Objective
Print the data below exactly, starting with the line that contains "order: Malpighiales" and going on through the line that contains "order: Cucurbitales".

(begin)

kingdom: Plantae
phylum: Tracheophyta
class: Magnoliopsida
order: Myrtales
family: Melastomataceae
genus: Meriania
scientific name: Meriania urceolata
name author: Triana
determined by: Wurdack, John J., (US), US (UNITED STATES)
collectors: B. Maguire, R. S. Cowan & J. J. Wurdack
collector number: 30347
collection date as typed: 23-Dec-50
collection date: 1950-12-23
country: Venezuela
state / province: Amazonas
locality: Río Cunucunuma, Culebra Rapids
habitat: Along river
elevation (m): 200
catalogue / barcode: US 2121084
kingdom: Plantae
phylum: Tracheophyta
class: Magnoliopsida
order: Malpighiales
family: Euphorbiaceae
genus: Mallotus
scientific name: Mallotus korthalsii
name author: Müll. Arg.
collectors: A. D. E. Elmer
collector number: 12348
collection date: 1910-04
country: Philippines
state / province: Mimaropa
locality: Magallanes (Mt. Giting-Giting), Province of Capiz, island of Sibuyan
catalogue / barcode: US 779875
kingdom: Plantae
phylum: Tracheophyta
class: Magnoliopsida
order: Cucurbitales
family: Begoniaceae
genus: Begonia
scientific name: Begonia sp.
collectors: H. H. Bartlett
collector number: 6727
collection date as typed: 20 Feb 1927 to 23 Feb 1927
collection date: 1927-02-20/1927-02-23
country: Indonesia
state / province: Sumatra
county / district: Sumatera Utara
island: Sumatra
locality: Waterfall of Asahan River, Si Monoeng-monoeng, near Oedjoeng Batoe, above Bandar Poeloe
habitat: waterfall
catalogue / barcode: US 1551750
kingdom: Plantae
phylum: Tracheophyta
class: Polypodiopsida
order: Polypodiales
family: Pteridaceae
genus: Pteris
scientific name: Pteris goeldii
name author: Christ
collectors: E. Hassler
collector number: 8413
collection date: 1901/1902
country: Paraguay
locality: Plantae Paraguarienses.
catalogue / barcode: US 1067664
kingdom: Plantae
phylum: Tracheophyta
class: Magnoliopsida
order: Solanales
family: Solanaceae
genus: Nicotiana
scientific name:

(end)

Solution to this problem
order: Malpighiales
family: Euphorbiaceae
genus: Mallotus
scientific name: Mallotus korthalsii
name author: Müll. Arg.
collectors: A. D. E. Elmer
collector number: 12348
collection date: 1910-04
country: Philippines
state / province: Mimaropa
locality: Magallanes (Mt. Giting-Giting), Province of Capiz, island of Sibuyan
catalogue / barcode: US 779875
kingdom: Plantae
phylum: Tracheophyta
class: Magnoliopsida
order: Cucurbitales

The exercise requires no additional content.